The finding of the Circuit Court as matter of fact is that a right of way was laid out and appropriated to railroad uses, one hundred feet in width on each side of the track of *186 the plaintiff railroad company, in pursuance of the grant of the life tenant, and subsequently it is further found, that the plaintiff was in the possession and use of such right of way, actually as to part and constructively as to the remainder, at the time of the entry and possession taken by the defendant.
It appears, however, by the terms of its charter, the railroad company was only authorized to condemn for the purpose of its right of way a strip of land extending on each side of the center of its roadbed, a distance of seventy-five feet. While, therefore, it had the right, no doubt, to accept a grant for a greater width, its power of condemnation under its charter only extended to a distance of seventy-five feet from its roadbed."
In disposing of the question then under consideration, the Court used this language:
"The defendant, as grantee of the remaindermen or of their trustee, could not recover any part of the land so dedicated to railroad uses, so far as the same was authorized by the charter to be taken for a right of way, and the defendant had no right to take possession of any part thereof so dedicated in accordance with such charter, so as to interfere with the right of easement held by the plaintiff therein, even if the same could be shown to be embraced within the limits of the defendant's deed. Bridges v. R.R.,
It must be concluded, therefore, that any estate acquired by the defendant in the premises, by the deed of 1904, was subject to the easement previously granted to and then being used by the plaintiff company, so far as concerns that portion of the land in question which is embraced within the strip extending seventy-five feet on each side of the center of the roadbed of the plaintiff, and which it had the right to hold as a right of way." *187
The Court, in conclusion, stated that there was no error in enjoining the defendant, Colclough, from interfering with the plaintiff, in the exercise of its right to the use of the strip of land for railroad purposes, embraced within the limits of seventy-five feet on each side of the railroad track.

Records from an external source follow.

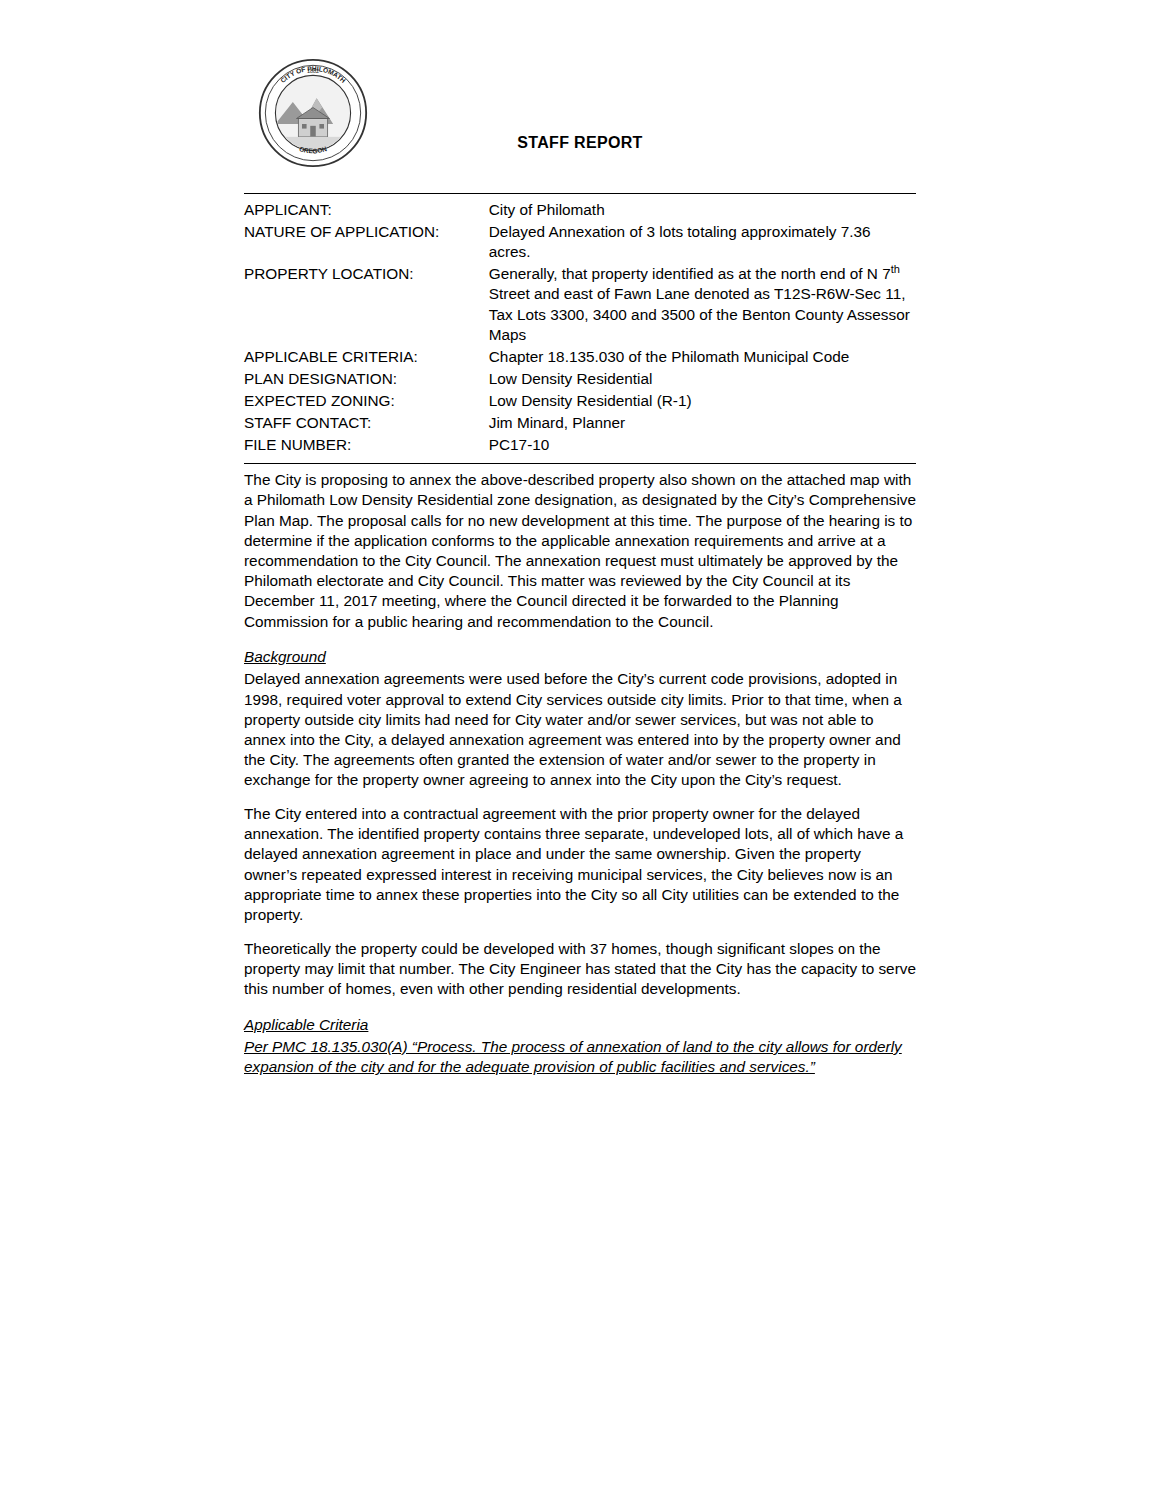CITY OF PHILOMATH OREGON 1882
STAFF REPORT
| APPLICANT: | City of Philomath |
| NATURE OF APPLICATION: | Delayed Annexation of 3 lots totaling approximately 7.36 acres. |
| PROPERTY LOCATION: | Generally, that property identified as at the north end of N 7 th Street and east of Fawn Lane denoted as T12S-R6W-Sec 11, Tax Lots 3300, 3400 and 3500 of the Benton County Assessor Maps |
| APPLICABLE CRITERIA: | Chapter 18.135.030 of the Philomath Municipal Code |
| PLAN DESIGNATION: | Low Density Residential |
| EXPECTED ZONING: | Low Density Residential (R-1) |
| STAFF CONTACT: | Jim Minard, Planner |
| FILE NUMBER: | PC17-10 |
The City is proposing to annex the above-described property also shown on the attached map with a Philomath Low Density Residential zone designation, as designated by the City’s Comprehensive Plan Map. The proposal calls for no new development at this time. The purpose of the hearing is to determine if the application conforms to the applicable annexation requirements and arrive at a recommendation to the City Council. The annexation request must ultimately be approved by the Philomath electorate and City Council. This matter was reviewed by the City Council at its December 11, 2017 meeting, where the Council directed it be forwarded to the Planning Commission for a public hearing and recommendation to the Council.
Background
Delayed annexation agreements were used before the City’s current code provisions, adopted in 1998, required voter approval to extend City services outside city limits. Prior to that time, when a property outside city limits had need for City water and/or sewer services, but was not able to annex into the City, a delayed annexation agreement was entered into by the property owner and the City. The agreements often granted the extension of water and/or sewer to the property in exchange for the property owner agreeing to annex into the City upon the City’s request.
The City entered into a contractual agreement with the prior property owner for the delayed annexation. The identified property contains three separate, undeveloped lots, all of which have a delayed annexation agreement in place and under the same ownership. Given the property owner’s repeated expressed interest in receiving municipal services, the City believes now is an appropriate time to annex these properties into the City so all City utilities can be extended to the property.
Theoretically the property could be developed with 37 homes, though significant slopes on the property may limit that number. The City Engineer has stated that the City has the capacity to serve this number of homes, even with other pending residential developments.
Applicable Criteria
Per PMC 18.135.030(A) “Process. The process of annexation of land to the city allows for orderly expansion of the city and for the adequate provision of public facilities and services.”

These conclusions render unnecessary the additional grounds upon which the appellant's attorneys gave motive that they would ask that the amount of the judgment be increased.
It is the judgment of this Court, that the judgment of the Circuit Court be reversed and the complaint dismissed.
MR. JUSTICE HYDRICK concurs in the result.
Concurrence Opinion
The deed under which the plaintiff claimed, contained the following boundary, to "the east on the right of way of N.W.R.R. Co." The breach of warranty claimed, is the land covered by the right of way. The conveyance, therefore, either did not include the land covered by the right of way, or was a conveyance subject to the right of way. In neither case can the plaintiff recover.
For these reasons I concur in the result.